Pero más allá de los gustos alimenticios cuando la gente regresó a las salas de cine, creyó y sigue en el malentendido de estar en la sala de su casa. Existen nuevos y muy creativos espectadores; el que lee el titulo y los créditos de la película en voz alta. El que lleva a sus hijos a películas en inglés cuando los niños no saben leer aun y no lee los subtítulos  a todos a su alrededor.  El que platica toda la película, el que a gritos anticipa lo que el cree que va a suceder, los novios que se pelearon antes de entrar a la sala y tratan de reconciliarse dentro de ella, para poder ir a cenar o atener sexo de reconciliación después de la película. Las ancianas que no dejan de hablar de los buenos actores que había hace 40 años. Incluso alguna vez me tocó que antes de la función al subir el telón para dar paso a los cortos apareciera una declaración de amor y un adolescente llenara de flores, palomitas y refrescos a una muchachita con la que extasiado sudó la palma de su mano durante toda la función.
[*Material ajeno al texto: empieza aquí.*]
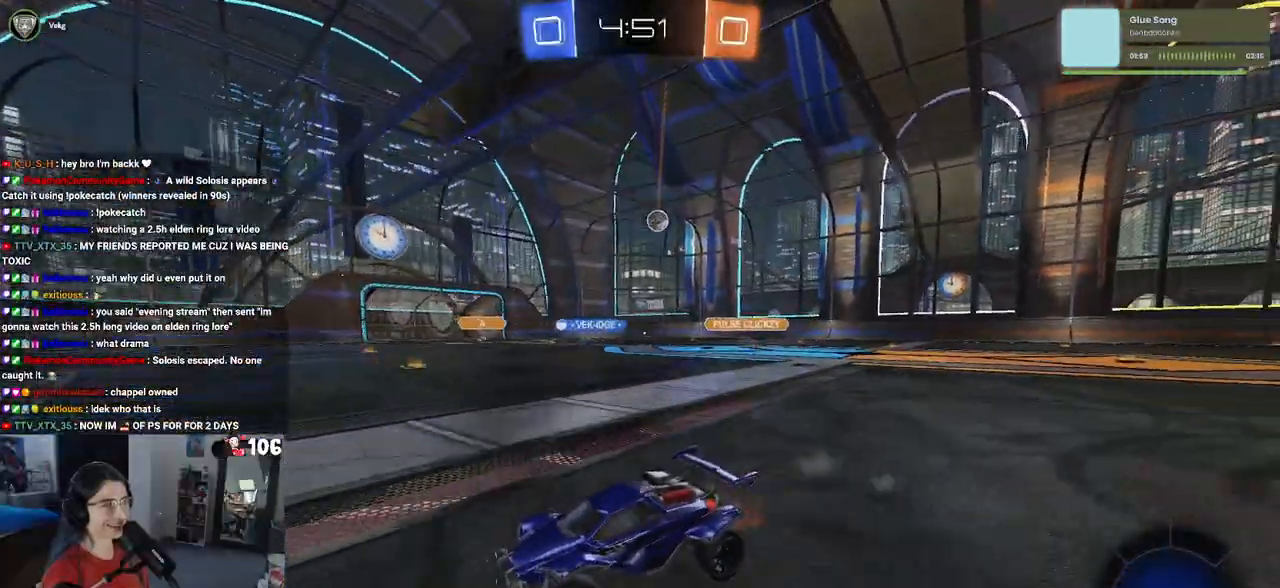
{"buttons": ["SQUARE", "R2"], "left_stick": "right", "right_stick": "center", "events": [[367, "left_stick", "right"], [417, "SQUARE", "down"]]}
Además de retrasar el inicio de la cinta por más de 20 minutos.
Alguna vez pensé que refugiarse en las funciones matutinas era un gran remedio para evitar a los espectadores de cine, pero ya ni eso resulta.  Las salas están llenas de pubertos de pinta o de cuarentonas y cincuentonas de regreso de su terapia. Todas quieren ver películas de Woody Allen o Bergman como sucedáneo de café y magdalenas, pero terminan viendo Los Vengadores, o un chick flick rodeadas de las amigas de sus hijas y llorando e ilusionándose como ellas.
En fin las únicas emociones que quedan en los cines ya no tienen nada que ver con una experiencia estética, sino con el evitar ser baleado mientras ve un anuncio de que bella es la vida.